INFORMATION SUPPLIED:
■ ■ ■
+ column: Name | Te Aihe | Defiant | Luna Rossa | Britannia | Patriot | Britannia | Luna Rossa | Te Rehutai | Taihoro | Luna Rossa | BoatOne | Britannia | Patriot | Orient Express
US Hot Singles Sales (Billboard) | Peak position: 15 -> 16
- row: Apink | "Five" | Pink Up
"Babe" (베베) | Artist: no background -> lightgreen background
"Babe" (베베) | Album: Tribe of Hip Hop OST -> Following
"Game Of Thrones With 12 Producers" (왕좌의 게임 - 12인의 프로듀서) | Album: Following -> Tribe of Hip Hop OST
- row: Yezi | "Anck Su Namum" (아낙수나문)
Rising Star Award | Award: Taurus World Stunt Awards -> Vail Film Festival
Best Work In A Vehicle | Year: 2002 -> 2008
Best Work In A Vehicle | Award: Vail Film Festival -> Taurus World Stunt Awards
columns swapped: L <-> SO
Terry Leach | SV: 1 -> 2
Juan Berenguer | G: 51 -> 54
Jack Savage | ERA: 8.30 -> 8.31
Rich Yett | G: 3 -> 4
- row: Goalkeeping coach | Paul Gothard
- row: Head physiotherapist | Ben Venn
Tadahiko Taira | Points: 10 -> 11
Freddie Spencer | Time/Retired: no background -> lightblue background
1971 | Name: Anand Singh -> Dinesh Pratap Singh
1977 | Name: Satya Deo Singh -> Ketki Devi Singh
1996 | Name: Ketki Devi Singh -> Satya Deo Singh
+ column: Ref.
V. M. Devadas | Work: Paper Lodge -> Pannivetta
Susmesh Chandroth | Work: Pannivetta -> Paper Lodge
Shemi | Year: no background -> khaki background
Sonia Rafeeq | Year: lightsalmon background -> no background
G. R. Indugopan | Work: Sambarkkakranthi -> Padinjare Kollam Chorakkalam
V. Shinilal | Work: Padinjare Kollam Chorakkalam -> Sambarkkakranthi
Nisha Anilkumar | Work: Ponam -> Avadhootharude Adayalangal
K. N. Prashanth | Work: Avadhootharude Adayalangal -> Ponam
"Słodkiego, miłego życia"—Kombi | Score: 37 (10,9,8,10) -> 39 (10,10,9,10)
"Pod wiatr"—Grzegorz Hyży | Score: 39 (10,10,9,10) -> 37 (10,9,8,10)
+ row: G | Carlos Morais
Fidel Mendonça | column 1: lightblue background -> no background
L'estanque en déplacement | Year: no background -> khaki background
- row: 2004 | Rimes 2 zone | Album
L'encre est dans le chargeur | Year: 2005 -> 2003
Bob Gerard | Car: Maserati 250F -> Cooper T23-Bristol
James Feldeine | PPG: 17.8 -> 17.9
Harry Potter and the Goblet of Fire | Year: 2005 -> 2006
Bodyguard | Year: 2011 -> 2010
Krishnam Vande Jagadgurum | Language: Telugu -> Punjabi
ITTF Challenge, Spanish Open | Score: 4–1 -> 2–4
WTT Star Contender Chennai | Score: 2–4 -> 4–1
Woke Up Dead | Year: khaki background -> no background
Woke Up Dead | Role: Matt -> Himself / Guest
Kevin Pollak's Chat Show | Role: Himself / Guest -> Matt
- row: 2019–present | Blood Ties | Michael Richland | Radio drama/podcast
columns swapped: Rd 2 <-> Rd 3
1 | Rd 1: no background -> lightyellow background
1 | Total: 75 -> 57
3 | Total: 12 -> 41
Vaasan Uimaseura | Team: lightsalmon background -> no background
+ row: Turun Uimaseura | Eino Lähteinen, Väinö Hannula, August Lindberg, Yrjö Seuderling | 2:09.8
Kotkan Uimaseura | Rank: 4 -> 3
■ ■ ■
SHORT EXERCISE: Rewrite all of the material above, replacing every "background" with "shading" and leaving everything else unchanged.

SOLUTION TO THIS EXERCISE:
+ column: Name | Te Aihe | Defiant | Luna Rossa | Britannia | Patriot | Britannia | Luna Rossa | Te Rehutai | Taihoro | Luna Rossa | BoatOne | Britannia | Patriot | Orient Express
US Hot Singles Sales (Billboard) | Peak position: 15 -> 16
- row: Apink | "Five" | Pink Up
"Babe" (베베) | Artist: no shading -> lightgreen shading
"Babe" (베베) | Album: Tribe of Hip Hop OST -> Following
"Game Of Thrones With 12 Producers" (왕좌의 게임 - 12인의 프로듀서) | Album: Following -> Tribe of Hip Hop OST
- row: Yezi | "Anck Su Namum" (아낙수나문)
Rising Star Award | Award: Taurus World Stunt Awards -> Vail Film Festival
Best Work In A Vehicle | Year: 2002 -> 2008
Best Work In A Vehicle | Award: Vail Film Festival -> Taurus World Stunt Awards
columns swapped: L <-> SO
Terry Leach | SV: 1 -> 2
Juan Berenguer | G: 51 -> 54
Jack Savage | ERA: 8.30 -> 8.31
Rich Yett | G: 3 -> 4
- row: Goalkeeping coach | Paul Gothard
- row: Head physiotherapist | Ben Venn
Tadahiko Taira | Points: 10 -> 11
Freddie Spencer | Time/Retired: no shading -> lightblue shading
1971 | Name: Anand Singh -> Dinesh Pratap Singh
1977 | Name: Satya Deo Singh -> Ketki Devi Singh
1996 | Name: Ketki Devi Singh -> Satya Deo Singh
+ column: Ref.
V. M. Devadas | Work: Paper Lodge -> Pannivetta
Susmesh Chandroth | Work: Pannivetta -> Paper Lodge
Shemi | Year: no shading -> khaki shading
Sonia Rafeeq | Year: lightsalmon shading -> no shading
G. R. Indugopan | Work: Sambarkkakranthi -> Padinjare Kollam Chorakkalam
V. Shinilal | Work: Padinjare Kollam Chorakkalam -> Sambarkkakranthi
Nisha Anilkumar | Work: Ponam -> Avadhootharude Adayalangal
K. N. Prashanth | Work: Avadhootharude Adayalangal -> Ponam
"Słodkiego, miłego życia"—Kombi | Score: 37 (10,9,8,10) -> 39 (10,10,9,10)
"Pod wiatr"—Grzegorz Hyży | Score: 39 (10,10,9,10) -> 37 (10,9,8,10)
+ row: G | Carlos Morais
Fidel Mendonça | column 1: lightblue shading -> no shading
L'estanque en déplacement | Year: no shading -> khaki shading
- row: 2004 | Rimes 2 zone | Album
L'encre est dans le chargeur | Year: 2005 -> 2003
Bob Gerard | Car: Maserati 250F -> Cooper T23-Bristol
James Feldeine | PPG: 17.8 -> 17.9
Harry Potter and the Goblet of Fire | Year: 2005 -> 2006
Bodyguard | Year: 2011 -> 2010
Krishnam Vande Jagadgurum | Language: Telugu -> Punjabi
ITTF Challenge, Spanish Open | Score: 4–1 -> 2–4
WTT Star Contender Chennai | Score: 2–4 -> 4–1
Woke Up Dead | Year: khaki shading -> no shading
Woke Up Dead | Role: Matt -> Himself / Guest
Kevin Pollak's Chat Show | Role: Himself / Guest -> Matt
- row: 2019–present | Blood Ties | Michael Richland | Radio drama/podcast
columns swapped: Rd 2 <-> Rd 3
1 | Rd 1: no shading -> lightyellow shading
1 | Total: 75 -> 57
3 | Total: 12 -> 41
Vaasan Uimaseura | Team: lightsalmon shading -> no shading
+ row: Turun Uimaseura | Eino Lähteinen, Väinö Hannula, August Lindberg, Yrjö Seuderling | 2:09.8
Kotkan Uimaseura | Rank: 4 -> 3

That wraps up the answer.